Thread: help with derivative

I need help with the following expression:

$\displaystyle d/dz (z^2+3i)$

Thank you.

Well just break it up:

$\displaystyle d/dz(z^2) + d/dz(3i)$
$\displaystyle = 2z + 0$
$\displaystyle = 2z$

In this case 3i is a constant, so the derivative is 0.

Thank you!!!
What if it were a bit more complicated?
For example,

$\displaystyle \frac{(z-3i)^2}{(z^2+4)^2}$?

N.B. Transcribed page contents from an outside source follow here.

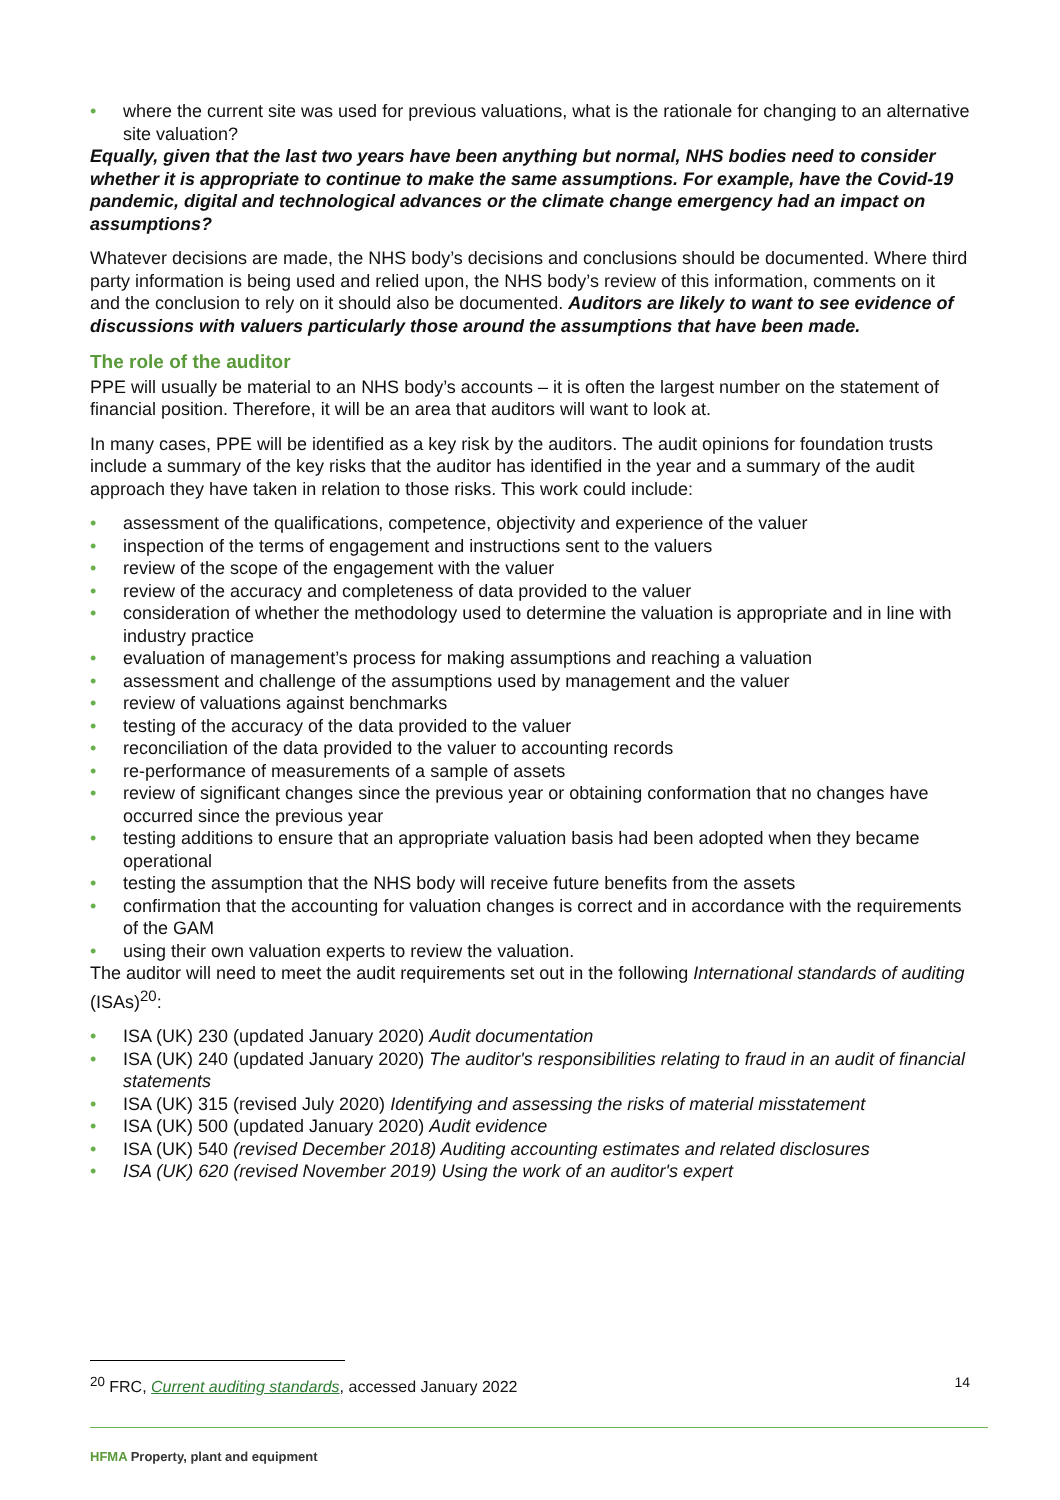• where the current site was used for previous valuations, what is the rationale for changing to an alternative site valuation?
Equally, given that the last two years have been anything but normal, NHS bodies need to consider whether it is appropriate to continue to make the same assumptions. For example, have the Covid-19 pandemic, digital and technological advances or the climate change emergency had an impact on assumptions?
Whatever decisions are made, the NHS body’s decisions and conclusions should be documented. Where third party information is being used and relied upon, the NHS body’s review of this information, comments on it and the conclusion to rely on it should also be documented. Auditors are likely to want to see evidence of discussions with valuers particularly those around the assumptions that have been made.
The role of the auditor
PPE will usually be material to an NHS body’s accounts – it is often the largest number on the statement of financial position. Therefore, it will be an area that auditors will want to look at.
In many cases, PPE will be identified as a key risk by the auditors. The audit opinions for foundation trusts include a summary of the key risks that the auditor has identified in the year and a summary of the audit approach they have taken in relation to those risks. This work could include:
• assessment of the qualifications, competence, objectivity and experience of the valuer
• inspection of the terms of engagement and instructions sent to the valuers
• review of the scope of the engagement with the valuer
• review of the accuracy and completeness of data provided to the valuer
• consideration of whether the methodology used to determine the valuation is appropriate and in line with industry practice
• evaluation of management’s process for making assumptions and reaching a valuation
• assessment and challenge of the assumptions used by management and the valuer
• review of valuations against benchmarks
• testing of the accuracy of the data provided to the valuer
• reconciliation of the data provided to the valuer to accounting records
• re-performance of measurements of a sample of assets
• review of significant changes since the previous year or obtaining conformation that no changes have occurred since the previous year
• testing additions to ensure that an appropriate valuation basis had been adopted when they became operational
• testing the assumption that the NHS body will receive future benefits from the assets
• confirmation that the accounting for valuation changes is correct and in accordance with the requirements of the GAM
• using their own valuation experts to review the valuation.
The auditor will need to meet the audit requirements set out in the following International standards of auditing (ISAs)<sup>20</sup>:
• ISA (UK) 230 (updated January 2020) Audit documentation
• ISA (UK) 240 (updated January 2020) The auditor's responsibilities relating to fraud in an audit of financial statements
• ISA (UK) 315 (revised July 2020) Identifying and assessing the risks of material misstatement
• ISA (UK) 500 (updated January 2020) Audit evidence
• ISA (UK) 540 (revised December 2018) Auditing accounting estimates and related disclosures
• ISA (UK) 620 (revised November 2019) Using the work of an auditor's expert
<sup>20</sup> FRC, Current auditing standards, accessed January 2022 14
HFMA Property, plant and equipment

Originally Posted by georgel

Thank you!!!
What if it were a bit more complicated?
For example,

$\displaystyle \frac{(z-3i)^2}{(z^2+4)^2}$?

I do not really know.
I know you can always use the definition, i.e. $\displaystyle f'(z)= \lim _{h \to 0} \frac{f(z+h)-f(z)}{h}$ where $\displaystyle f(z)=\frac{(z-3i)^2}{(z^2+4)^2}$. Of course $\displaystyle h\in \mathbb{C}$.

$\displaystyle \frac{(z-3i)^2}{(z^2+4)^2}$

If it were something like this, then you can rewrite it as so:

$\displaystyle (z-3i)^2(z^2+4)^{-2}$

From here you apply the product rule. (You'll have a chain rule to apply as well.)